**Tasks**
[A] From the page on the 2008 Nordea Danish Open, list every player named as a champion.
[B] Answer these from the page on the 2008 Nordea Danish Open:
(i) In which city was the event hosted?
(ii) On what kind of courts was it played?
(iii) How much total prize money did the tournament offer?
[C] Reproduce the stretch of the page on the 2008 Nordea Danish Open from "The 2008 Nordea" through "tournament was US$100,000.".

Text segment: Begin

- Date: 17–23 November
- Edition: 1st

Champions

Singles
- Caroline Wozniacki

Doubles
- Sarah Borwell / Courtney Nagle
| Danish Open |

= 2008 Nordea Danish Open =

The 2008 Nordea Danish Open was a women's professional tennis event on the 2008 ITF Women's Circuit, which took place from 17 to 23 November. The event was hosted in Odense, Denmark. It was played on indoor carpet courts. The total prize money offered at this tournament was US$100,000.

The tournament was only played in 2008. The WTA tournament 2010 e-Boks Danish Open in Copenhagen may be viewed as a continuation.

Text segment: End
Given entries: Begin

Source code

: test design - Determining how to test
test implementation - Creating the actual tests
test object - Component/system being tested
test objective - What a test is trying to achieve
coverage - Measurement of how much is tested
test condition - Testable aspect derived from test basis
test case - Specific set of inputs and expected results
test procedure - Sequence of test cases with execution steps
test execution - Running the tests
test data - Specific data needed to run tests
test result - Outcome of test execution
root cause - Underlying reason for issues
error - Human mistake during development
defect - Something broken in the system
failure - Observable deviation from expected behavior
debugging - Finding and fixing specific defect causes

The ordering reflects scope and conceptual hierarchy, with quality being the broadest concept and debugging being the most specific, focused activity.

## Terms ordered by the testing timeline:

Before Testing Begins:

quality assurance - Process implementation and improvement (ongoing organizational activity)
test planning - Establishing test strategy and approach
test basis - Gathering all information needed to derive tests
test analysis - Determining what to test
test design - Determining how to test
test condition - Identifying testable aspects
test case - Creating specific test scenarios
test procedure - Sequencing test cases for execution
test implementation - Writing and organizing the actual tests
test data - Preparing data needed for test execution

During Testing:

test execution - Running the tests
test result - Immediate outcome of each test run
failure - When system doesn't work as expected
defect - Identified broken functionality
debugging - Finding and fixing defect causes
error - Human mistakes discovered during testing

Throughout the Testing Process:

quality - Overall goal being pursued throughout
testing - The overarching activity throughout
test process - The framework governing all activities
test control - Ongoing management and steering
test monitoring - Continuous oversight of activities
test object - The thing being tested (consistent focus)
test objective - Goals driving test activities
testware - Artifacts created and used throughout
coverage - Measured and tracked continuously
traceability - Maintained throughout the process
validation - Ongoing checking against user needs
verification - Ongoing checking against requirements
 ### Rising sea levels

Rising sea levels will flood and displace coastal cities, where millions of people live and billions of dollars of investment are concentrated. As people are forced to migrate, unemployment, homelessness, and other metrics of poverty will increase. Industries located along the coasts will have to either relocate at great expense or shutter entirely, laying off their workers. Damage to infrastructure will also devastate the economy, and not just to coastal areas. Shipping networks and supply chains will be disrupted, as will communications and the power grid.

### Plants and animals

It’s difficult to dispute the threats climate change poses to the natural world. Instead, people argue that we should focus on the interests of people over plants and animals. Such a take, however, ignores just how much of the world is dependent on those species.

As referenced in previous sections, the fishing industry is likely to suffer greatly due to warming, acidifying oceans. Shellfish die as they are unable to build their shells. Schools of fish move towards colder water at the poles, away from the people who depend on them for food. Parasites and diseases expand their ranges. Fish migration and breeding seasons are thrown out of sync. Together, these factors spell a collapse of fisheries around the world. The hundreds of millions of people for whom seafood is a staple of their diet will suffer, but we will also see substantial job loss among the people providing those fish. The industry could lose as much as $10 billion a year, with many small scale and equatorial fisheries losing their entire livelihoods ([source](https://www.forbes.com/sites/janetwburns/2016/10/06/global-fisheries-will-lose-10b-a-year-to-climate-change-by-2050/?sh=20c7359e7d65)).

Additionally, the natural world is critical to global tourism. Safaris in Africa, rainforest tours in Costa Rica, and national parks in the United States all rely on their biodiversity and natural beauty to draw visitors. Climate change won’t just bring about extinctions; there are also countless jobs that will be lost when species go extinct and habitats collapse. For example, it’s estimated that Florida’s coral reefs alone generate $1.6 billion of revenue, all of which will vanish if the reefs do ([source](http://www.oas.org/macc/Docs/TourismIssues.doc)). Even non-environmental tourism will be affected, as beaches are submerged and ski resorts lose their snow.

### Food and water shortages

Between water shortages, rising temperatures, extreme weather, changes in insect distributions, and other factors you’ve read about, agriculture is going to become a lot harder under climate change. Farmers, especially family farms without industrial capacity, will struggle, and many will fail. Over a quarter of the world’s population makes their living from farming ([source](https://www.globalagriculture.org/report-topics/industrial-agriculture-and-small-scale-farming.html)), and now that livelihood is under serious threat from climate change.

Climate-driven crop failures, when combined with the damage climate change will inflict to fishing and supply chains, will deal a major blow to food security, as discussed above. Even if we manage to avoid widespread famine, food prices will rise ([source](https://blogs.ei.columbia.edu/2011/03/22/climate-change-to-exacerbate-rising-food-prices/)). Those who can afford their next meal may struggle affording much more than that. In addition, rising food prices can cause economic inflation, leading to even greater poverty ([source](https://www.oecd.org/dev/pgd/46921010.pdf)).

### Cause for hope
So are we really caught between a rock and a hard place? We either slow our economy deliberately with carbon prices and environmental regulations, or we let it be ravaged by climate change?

Given entries: End

**Answers by item**
[A]
Caroline Wozniacki
Sarah Borwell
Courtney Nagle

[B]
(i) Odense, Denmark
(ii) Indoor carpet courts
(iii) US$100,000

[C]
The 2008 Nordea Danish Open was a women's professional tennis event on the 2008 ITF Women's Circuit, which took place from 17 to 23 November. The event was hosted in Odense, Denmark. It was played on indoor carpet courts. The total prize money offered at this tournament was US$100,000.